▸ **PROBLEM DETAILS**
Each record needs to be transcribed exactly.

*** ENTRIES SHOWN ***

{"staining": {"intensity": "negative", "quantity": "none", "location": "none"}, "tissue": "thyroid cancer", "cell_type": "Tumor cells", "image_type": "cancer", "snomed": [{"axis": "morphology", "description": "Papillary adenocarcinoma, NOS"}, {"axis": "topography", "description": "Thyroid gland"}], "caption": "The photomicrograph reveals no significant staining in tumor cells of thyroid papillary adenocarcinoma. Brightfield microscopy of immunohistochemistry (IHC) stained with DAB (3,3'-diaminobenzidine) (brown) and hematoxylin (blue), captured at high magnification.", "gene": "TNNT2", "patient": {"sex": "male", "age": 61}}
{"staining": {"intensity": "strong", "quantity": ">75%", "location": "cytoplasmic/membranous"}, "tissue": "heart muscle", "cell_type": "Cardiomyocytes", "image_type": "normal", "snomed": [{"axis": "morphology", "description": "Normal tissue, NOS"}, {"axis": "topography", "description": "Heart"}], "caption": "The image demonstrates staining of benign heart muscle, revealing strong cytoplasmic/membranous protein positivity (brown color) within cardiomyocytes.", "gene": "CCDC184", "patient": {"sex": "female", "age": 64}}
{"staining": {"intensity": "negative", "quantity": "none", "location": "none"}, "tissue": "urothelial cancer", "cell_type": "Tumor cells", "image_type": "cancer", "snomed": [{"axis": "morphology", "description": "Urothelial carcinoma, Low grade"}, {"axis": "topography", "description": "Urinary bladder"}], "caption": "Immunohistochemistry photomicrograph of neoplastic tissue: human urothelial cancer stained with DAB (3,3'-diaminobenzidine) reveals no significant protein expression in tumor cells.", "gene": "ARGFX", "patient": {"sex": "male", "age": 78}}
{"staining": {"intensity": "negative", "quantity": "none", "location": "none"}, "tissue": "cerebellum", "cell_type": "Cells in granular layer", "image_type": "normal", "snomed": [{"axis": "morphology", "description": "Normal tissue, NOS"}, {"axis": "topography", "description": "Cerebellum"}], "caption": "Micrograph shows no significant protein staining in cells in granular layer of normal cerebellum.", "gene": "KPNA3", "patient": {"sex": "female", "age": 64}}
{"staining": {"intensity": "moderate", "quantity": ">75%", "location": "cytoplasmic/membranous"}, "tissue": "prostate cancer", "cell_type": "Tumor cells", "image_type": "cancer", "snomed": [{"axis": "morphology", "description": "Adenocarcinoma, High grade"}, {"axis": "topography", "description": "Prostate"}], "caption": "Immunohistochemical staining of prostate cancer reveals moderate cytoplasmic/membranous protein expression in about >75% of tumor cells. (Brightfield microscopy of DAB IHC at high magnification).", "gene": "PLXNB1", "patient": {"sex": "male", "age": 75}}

*** End of ENTRIES SHOWN ***

▸ **ANSWER FOR THE TASK**
{"staining": {"intensity": "negative", "quantity": "none", "location": "none"}, "tissue": "thyroid cancer", "cell_type": "Tumor cells", "image_type": "cancer", "snomed": [{"axis": "morphology", "description": "Papillary adenocarcinoma, NOS"}, {"axis": "topography", "description": "Thyroid gland"}], "caption": "The photomicrograph reveals no significant staining in tumor cells of thyroid papillary adenocarcinoma. Brightfield microscopy of immunohistochemistry (IHC) stained with DAB (3,3'-diaminobenzidine) (brown) and hematoxylin (blue), captured at high magnification.", "gene": "TNNT2", "patient": {"sex": "male", "age": 61}}
{"staining": {"intensity": "strong", "quantity": ">75%", "location": "cytoplasmic/membranous"}, "tissue": "heart muscle", "cell_type": "Cardiomyocytes", "image_type": "normal", "snomed": [{"axis": "morphology", "description": "Normal tissue, NOS"}, {"axis": "topography", "description": "Heart"}], "caption": "The image demonstrates staining of benign heart muscle, revealing strong cytoplasmic/membranous protein positivity (brown color) within cardiomyocytes.", "gene": "CCDC184", "patient": {"sex": "female", "age": 64}}
{"staining": {"intensity": "negative", "quantity": "none", "location": "none"}, "tissue": "urothelial cancer", "cell_type": "Tumor cells", "image_type": "cancer", "snomed": [{"axis": "morphology", "description": "Urothelial carcinoma, Low grade"}, {"axis": "topography", "description": "Urinary bladder"}], "caption": "Immunohistochemistry photomicrograph of neoplastic tissue: human urothelial cancer stained with DAB (3,3'-diaminobenzidine) reveals no significant protein expression in tumor cells.", "gene": "ARGFX", "patient": {"sex": "male", "age": 78}}
{"staining": {"intensity": "negative", "quantity": "none", "location": "none"}, "tissue": "cerebellum", "cell_type": "Cells in granular layer", "image_type": "normal", "snomed": [{"axis": "morphology", "description": "Normal tissue, NOS"}, {"axis": "topography", "description": "Cerebellum"}], "caption": "Micrograph shows no significant protein staining in cells in granular layer of normal cerebellum.", "gene": "KPNA3", "patient": {"sex": "female", "age": 64}}
{"staining": {"intensity": "moderate", "quantity": ">75%", "location": "cytoplasmic/membranous"}, "tissue": "prostate cancer", "cell_type": "Tumor cells", "image_type": "cancer", "snomed": [{"axis": "morphology", "description": "Adenocarcinoma, High grade"}, {"axis": "topography", "description": "Prostate"}], "caption": "Immunohistochemical staining of prostate cancer reveals moderate cytoplasmic/membranous protein expression in about >75% of tumor cells. (Brightfield microscopy of DAB IHC at high magnification).", "gene": "PLXNB1", "patient": {"sex": "male", "age": 75}}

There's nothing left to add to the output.